Disk space size remains same even after Cassandra TTL (Time to live)

1.9k Views Asked by At

I have implemented the TTL feature in my code and its removing the records successfully. But the data storage size remains the same. It should be reduced immediately. latest Cassandra document says that the data will be removed after the first compaction(It Doesn't have clarity).

my simple question

I need to ensure the size immediately as soon as completed the TTL. So How to ensure whether disk space is reduced or not?

Please share your ideas..

Thanks

2

There are 2 best solutions below

0
On

Cassandra persists it's data in sstables. AFAIK know, during normal writes, sstables will get appended (not updated, deleted). It is compaction, like you mentioned yourself, that merges sstables. This can result in more free disk space when removing tombstones (deleted columns).

As can be read here, compaction is a background process. You can influence the frequency by configuration, like described here. I don't think there is a way to force a minor compaction with a Cassandra client. You might force a major compaction using nodetool compact. However, keep in mind that a compaction is quite I/O intensive. So I don't think that's a real solution.

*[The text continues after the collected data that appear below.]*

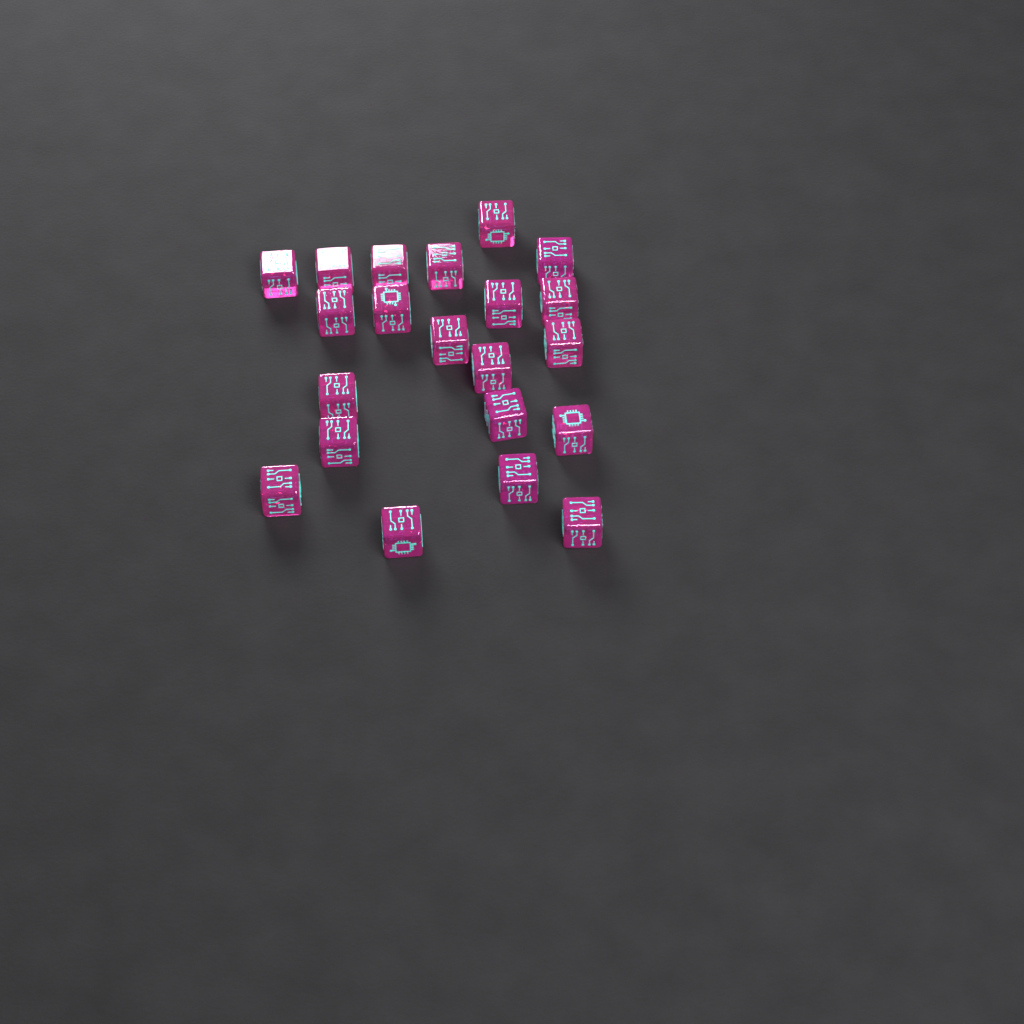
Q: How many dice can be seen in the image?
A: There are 21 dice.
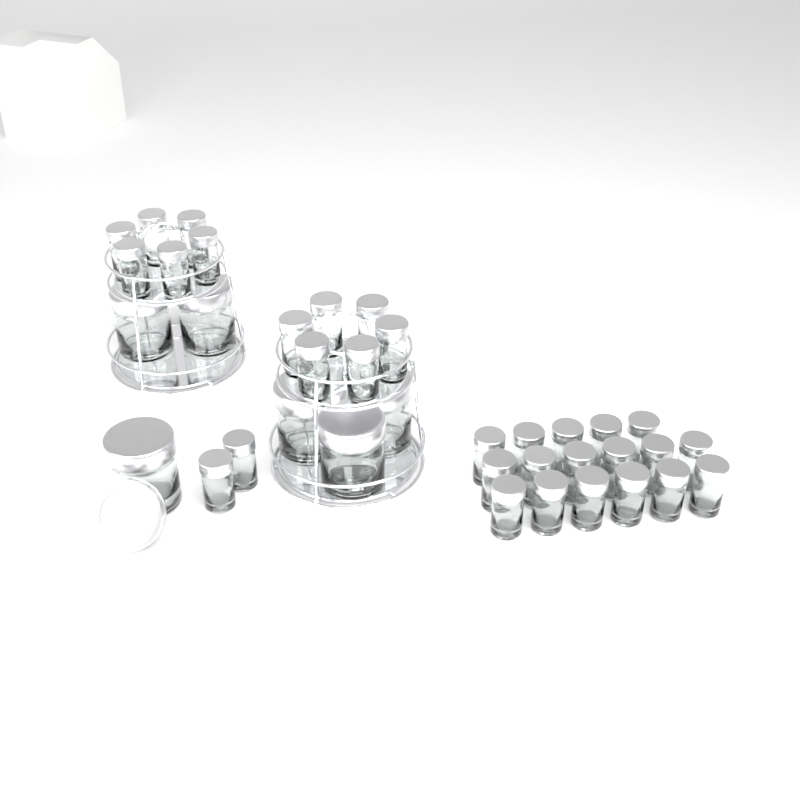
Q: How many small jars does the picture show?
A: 31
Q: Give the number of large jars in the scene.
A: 6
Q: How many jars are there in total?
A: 37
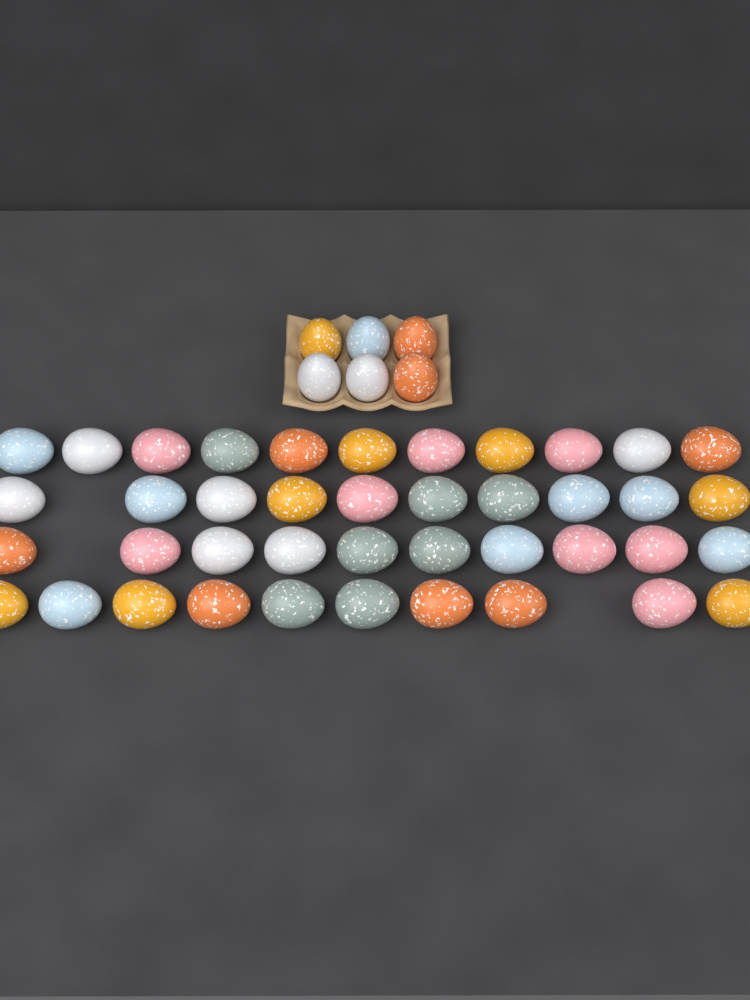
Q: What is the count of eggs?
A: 47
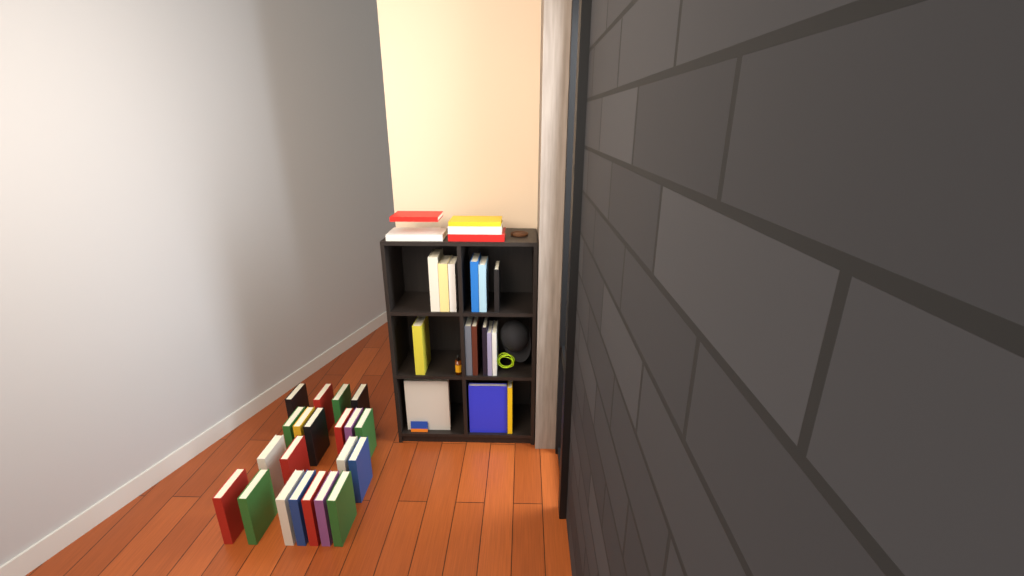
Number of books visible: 41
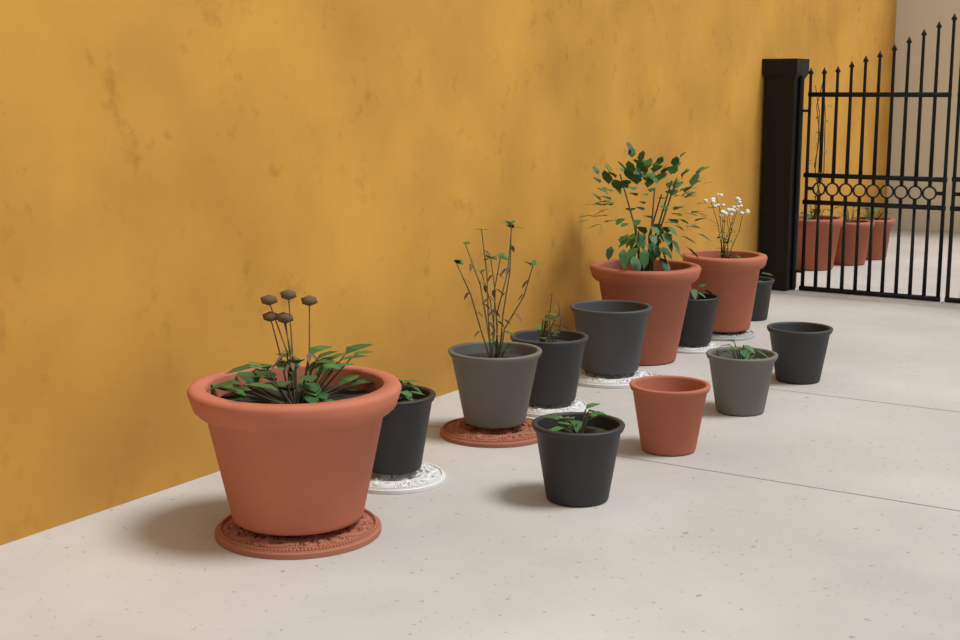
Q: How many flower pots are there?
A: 16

But why is it so important that the removed data is immediately physically removed?

0
On

nodetool repair -pr on each node will remove you're tombstoned records (and you should be doing this so often anyway based on gc_grace_seconds see http://www.datastax.com/documentation/cassandra/2.0/cassandra/operations/ops_repair_nodes_c.html?scroll=concept_ds_ebj_d3q_gk).

For diskspace progress this could be as simple as running "df -h" before and after.